Tasks to perform:
- a) In the passage on business interruption insurance and COVID-19, list the three things the members of Congress said covering COVID-19 losses would help accomplish.
- b) According to the CEOs in the passage on business interruption insurance and COVID-19, what were business interruption policies not designed to cover?
- c) Write a continuation of the passage on business interruption insurance and COVID-19, starting after its last sentence.

Extract to read:
⟨
In the letter, the members of Congress stated that business interruption insurance is intended to protect businesses against income loss as a result of operational disruption, and covering losses resulting from COVID-19 would “help sustain America’s businesses through these turbulent times, keep their doors open, and retain employees on the payroll.” 

In response, the CEOs responded to the signatories of the March 18 letter. The CEOs stated that “standard commercial insurance policies offer coverage and protection against a wide range of risks and threats that are vetted and approved by state regulators. Business interruption policies do not, and were not designed to, provide coverage against communicable diseases such as COVID-19.” The CEOs also stated that they recognize the extraordinary challenges our country is facing, but “the proposed retroactive application legislation would fundamentally change the agreed-upon transfer of prospective risk of loss exposure to coverage for a known and presently occurring loss, something the parties did not agree to, the insurer did not rate for, and the policyholder did not pay for.”
⟩
Data for review:
⟨
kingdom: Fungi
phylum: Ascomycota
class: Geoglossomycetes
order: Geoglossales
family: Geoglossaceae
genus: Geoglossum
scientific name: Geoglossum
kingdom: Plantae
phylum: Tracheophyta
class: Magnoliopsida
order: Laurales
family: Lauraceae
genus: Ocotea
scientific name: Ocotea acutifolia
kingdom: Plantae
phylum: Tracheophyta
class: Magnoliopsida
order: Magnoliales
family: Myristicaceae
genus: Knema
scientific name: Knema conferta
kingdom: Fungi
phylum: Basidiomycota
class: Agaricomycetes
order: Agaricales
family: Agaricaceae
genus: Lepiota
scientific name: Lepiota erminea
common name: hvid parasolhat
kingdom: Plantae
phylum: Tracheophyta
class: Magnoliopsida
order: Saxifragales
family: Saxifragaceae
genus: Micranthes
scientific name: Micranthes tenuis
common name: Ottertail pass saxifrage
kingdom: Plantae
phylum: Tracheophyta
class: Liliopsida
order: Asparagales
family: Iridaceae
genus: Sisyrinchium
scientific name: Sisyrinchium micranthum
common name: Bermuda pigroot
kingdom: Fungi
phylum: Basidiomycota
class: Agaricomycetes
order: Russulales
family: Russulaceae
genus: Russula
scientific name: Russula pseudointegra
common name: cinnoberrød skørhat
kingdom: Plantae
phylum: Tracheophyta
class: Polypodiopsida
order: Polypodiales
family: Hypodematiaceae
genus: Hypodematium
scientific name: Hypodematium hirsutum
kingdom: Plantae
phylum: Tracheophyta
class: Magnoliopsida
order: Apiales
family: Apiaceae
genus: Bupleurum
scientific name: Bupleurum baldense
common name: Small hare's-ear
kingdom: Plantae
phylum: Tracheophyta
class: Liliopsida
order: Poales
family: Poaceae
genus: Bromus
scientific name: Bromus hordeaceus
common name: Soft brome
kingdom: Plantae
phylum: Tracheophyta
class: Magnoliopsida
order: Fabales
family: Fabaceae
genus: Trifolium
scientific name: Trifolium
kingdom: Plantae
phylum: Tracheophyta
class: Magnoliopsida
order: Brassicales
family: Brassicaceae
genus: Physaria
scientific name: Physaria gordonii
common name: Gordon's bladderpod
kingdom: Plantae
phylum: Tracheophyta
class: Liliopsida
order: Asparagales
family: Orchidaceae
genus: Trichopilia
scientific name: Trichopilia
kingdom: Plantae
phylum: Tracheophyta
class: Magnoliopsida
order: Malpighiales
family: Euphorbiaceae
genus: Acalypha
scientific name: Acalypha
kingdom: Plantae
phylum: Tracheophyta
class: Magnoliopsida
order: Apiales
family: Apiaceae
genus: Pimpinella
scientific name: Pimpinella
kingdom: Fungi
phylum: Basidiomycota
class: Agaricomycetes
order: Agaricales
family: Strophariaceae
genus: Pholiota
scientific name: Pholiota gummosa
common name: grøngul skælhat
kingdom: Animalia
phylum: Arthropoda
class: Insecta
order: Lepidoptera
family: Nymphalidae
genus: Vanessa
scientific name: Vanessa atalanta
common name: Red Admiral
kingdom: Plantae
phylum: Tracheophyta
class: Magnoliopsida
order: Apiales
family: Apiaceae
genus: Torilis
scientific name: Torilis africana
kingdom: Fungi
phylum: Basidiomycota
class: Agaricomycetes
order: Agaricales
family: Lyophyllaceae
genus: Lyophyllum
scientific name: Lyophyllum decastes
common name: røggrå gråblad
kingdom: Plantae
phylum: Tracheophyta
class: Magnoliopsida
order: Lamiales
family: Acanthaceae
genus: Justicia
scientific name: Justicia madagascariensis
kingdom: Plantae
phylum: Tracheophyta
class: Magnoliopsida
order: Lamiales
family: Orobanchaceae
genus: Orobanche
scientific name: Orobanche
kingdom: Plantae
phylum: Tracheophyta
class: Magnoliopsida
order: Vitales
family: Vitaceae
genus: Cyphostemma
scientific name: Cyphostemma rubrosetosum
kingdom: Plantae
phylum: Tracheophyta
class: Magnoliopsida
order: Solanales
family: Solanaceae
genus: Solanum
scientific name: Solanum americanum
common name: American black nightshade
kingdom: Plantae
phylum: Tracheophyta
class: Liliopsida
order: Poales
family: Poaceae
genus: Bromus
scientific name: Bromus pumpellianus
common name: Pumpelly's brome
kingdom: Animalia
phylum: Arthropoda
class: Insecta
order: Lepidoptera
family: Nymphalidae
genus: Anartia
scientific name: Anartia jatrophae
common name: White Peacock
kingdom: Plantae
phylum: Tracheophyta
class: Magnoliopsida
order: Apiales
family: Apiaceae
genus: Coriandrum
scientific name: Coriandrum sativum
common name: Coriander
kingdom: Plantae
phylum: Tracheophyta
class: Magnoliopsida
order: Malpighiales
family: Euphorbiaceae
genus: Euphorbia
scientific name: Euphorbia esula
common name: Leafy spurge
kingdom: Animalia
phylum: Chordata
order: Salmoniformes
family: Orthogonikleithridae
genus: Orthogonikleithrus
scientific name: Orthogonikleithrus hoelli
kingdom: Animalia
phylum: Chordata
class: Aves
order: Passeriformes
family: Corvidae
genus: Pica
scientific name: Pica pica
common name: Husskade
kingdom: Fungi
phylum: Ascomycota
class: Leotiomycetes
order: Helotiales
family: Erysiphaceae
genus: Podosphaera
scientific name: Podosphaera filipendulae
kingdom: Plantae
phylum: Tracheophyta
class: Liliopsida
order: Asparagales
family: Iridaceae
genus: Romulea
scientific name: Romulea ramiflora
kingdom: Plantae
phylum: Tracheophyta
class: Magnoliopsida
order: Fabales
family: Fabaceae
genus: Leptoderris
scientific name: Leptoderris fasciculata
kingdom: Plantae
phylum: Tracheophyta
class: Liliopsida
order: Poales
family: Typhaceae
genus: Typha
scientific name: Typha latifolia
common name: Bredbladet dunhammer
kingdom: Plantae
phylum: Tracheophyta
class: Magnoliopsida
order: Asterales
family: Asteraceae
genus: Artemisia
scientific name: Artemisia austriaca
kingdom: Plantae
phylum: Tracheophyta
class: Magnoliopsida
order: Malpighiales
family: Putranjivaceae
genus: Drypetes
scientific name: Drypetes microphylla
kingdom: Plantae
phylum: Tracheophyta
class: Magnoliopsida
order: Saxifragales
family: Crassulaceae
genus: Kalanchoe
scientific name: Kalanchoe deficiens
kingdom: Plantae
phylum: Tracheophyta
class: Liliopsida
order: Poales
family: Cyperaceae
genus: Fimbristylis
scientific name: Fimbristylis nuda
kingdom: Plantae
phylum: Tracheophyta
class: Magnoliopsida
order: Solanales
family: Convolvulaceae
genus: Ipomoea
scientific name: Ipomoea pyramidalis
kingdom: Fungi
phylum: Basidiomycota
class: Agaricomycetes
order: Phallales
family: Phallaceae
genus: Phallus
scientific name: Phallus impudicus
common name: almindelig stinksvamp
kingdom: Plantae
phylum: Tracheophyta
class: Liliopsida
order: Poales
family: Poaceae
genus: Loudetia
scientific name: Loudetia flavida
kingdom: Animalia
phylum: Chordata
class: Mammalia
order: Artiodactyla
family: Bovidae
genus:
⟩
Results by task:
- a)
- Sustain America's businesses through these turbulent times
- Keep their doors open
- Retain employees on the payroll

- b) Communicable diseases such as COVID-19.

- c)
It seems unlikely the federal government will directly interfere with the parties’ freedom of contract and unilaterally alter the terms of policies of insurance. However, it is possible the federal government will intervene in a less intrusive way. 

At the state level, New Jersey has taken preliminary steps to directly alter the terms of insurance contracts issued to insureds in New Jersey. On March 16, 2020, New Jersey Bill A-3844 was introduced with the goal of assisting businesses impacted by COVID-19.

The principal provision of draft Bill A-3844 states:

“Notwithstanding the provisions of any other law, rule or regulation to the contrary, every policy of insurance insuring against loss or damage to property, which includes the loss of use and occupancy and business interruption in force in this State on the effective date of this act, shall be construed to include among the covered perils under that policy, coverage for business interruption due to global virus transmission or pandemic, as provided in the Public Health Emergency and State of Emergency declared by the Governor in Executive Order 103 of 2020 concerning the coronavirus disease 2019 pandemic.”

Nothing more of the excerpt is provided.